━━━━━ EXERCISE INPUT

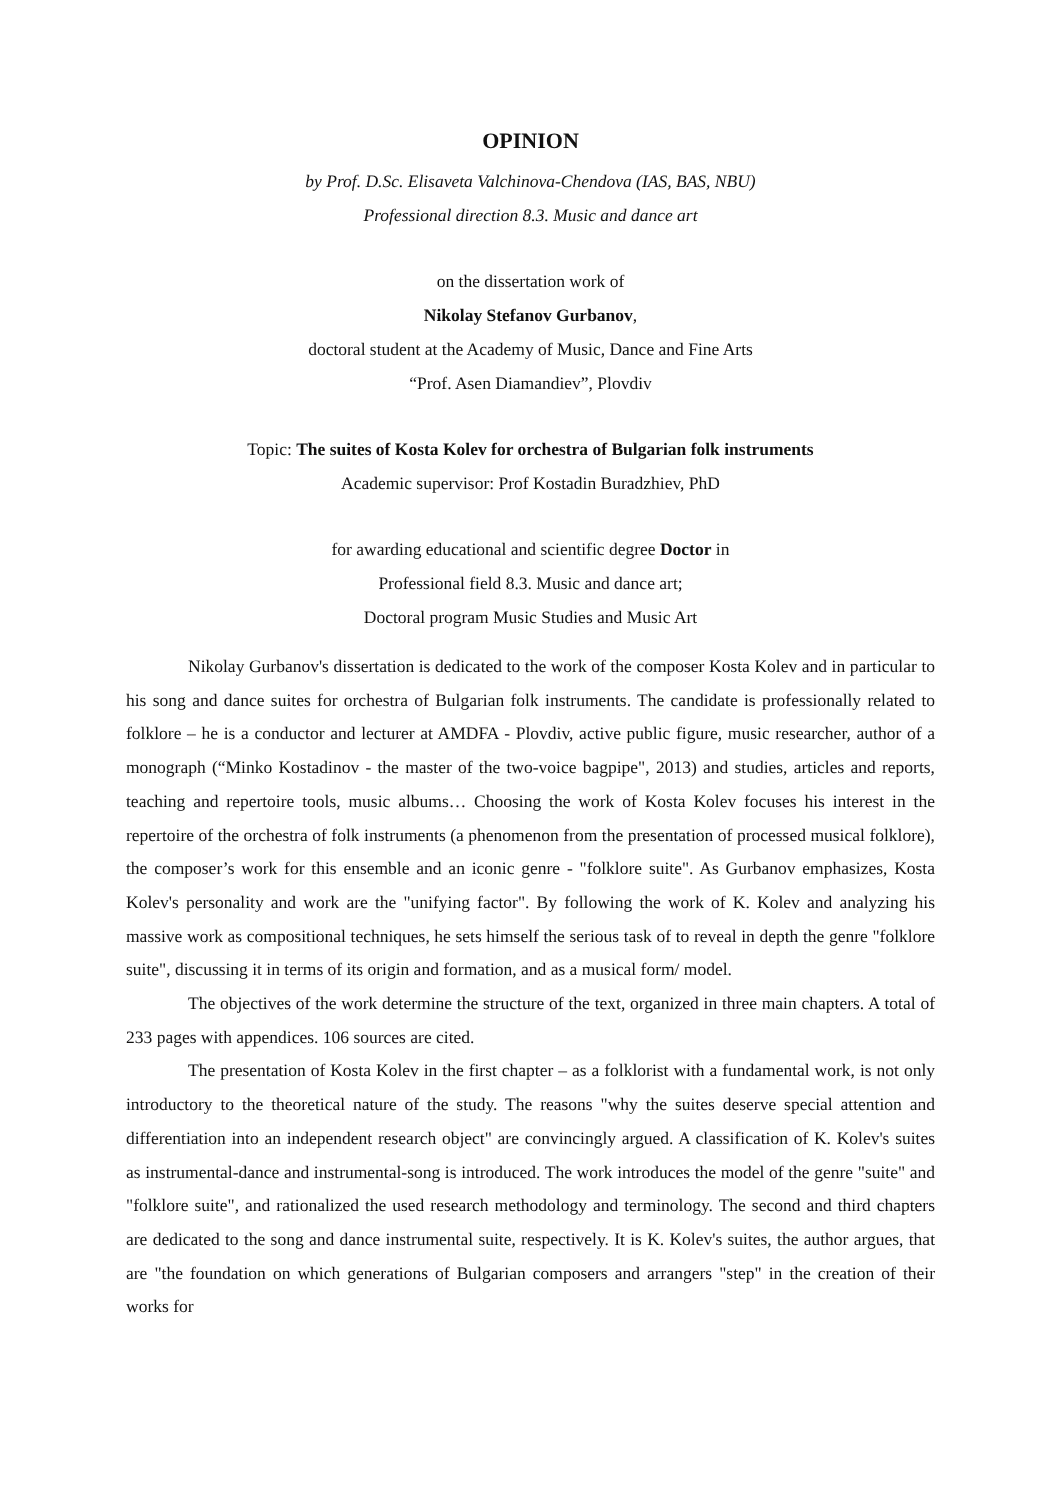OPINION
by Prof. D.Sc. Elisaveta Valchinova-Chendova (IAS, BAS, NBU)
Professional direction 8.3. Music and dance art
on the dissertation work of
Nikolay Stefanov Gurbanov,
doctoral student at the Academy of Music, Dance and Fine Arts
“Prof. Asen Diamandiev”, Plovdiv
Topic: The suites of Kosta Kolev for orchestra of Bulgarian folk instruments
Academic supervisor: Prof Kostadin Buradzhiev, PhD
for awarding educational and scientific degree Doctor in
Professional field 8.3. Music and dance art;
Doctoral program Music Studies and Music Art
Nikolay Gurbanov's dissertation is dedicated to the work of the composer Kosta Kolev and in particular to his song and dance suites for orchestra of Bulgarian folk instruments. The candidate is professionally related to folklore – he is a conductor and lecturer at AMDFA - Plovdiv, active public figure, music researcher, author of a monograph (“Minko Kostadinov - the master of the two-voice bagpipe", 2013) and studies, articles and reports, teaching and repertoire tools, music albums… Choosing the work of Kosta Kolev focuses his interest in the repertoire of the orchestra of folk instruments (a phenomenon from the presentation of processed musical folklore), the composer’s work for this ensemble and an iconic genre - "folklore suite". As Gurbanov emphasizes, Kosta Kolev's personality and work are the "unifying factor". By following the work of K. Kolev and analyzing his massive work as compositional techniques, he sets himself the serious task of to reveal in depth the genre "folklore suite", discussing it in terms of its origin and formation, and as a musical form/ model.
The objectives of the work determine the structure of the text, organized in three main chapters. A total of 233 pages with appendices. 106 sources are cited.
The presentation of Kosta Kolev in the first chapter – as a folklorist with a fundamental work, is not only introductory to the theoretical nature of the study. The reasons "why the suites deserve special attention and differentiation into an independent research object" are convincingly argued. A classification of K. Kolev's suites as instrumental-dance and instrumental-song is introduced. The work introduces the model of the genre "suite" and "folklore suite", and rationalized the used research methodology and terminology. The second and third chapters are dedicated to the song and dance instrumental suite, respectively. It is K. Kolev's suites, the author argues, that are "the foundation on which generations of Bulgarian composers and arrangers "step" in the creation of their works for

━━━━━━━━━━

**EXERCISE DETAILS**
Going back over the entries above, copy word for word every line from the one that has "Professional direction 8.3." on through the one that has "Doctoral program Music Studies and Music Art".

**ANSWER TO THIS EXERCISE**
Professional direction 8.3. Music and dance art
on the dissertation work of
Nikolay Stefanov Gurbanov,
doctoral student at the Academy of Music, Dance and Fine Arts
“Prof. Asen Diamandiev”, Plovdiv
Topic: The suites of Kosta Kolev for orchestra of Bulgarian folk instruments
Academic supervisor: Prof Kostadin Buradzhiev, PhD
for awarding educational and scientific degree Doctor in
Professional field 8.3. Music and dance art;
Doctoral program Music Studies and Music Art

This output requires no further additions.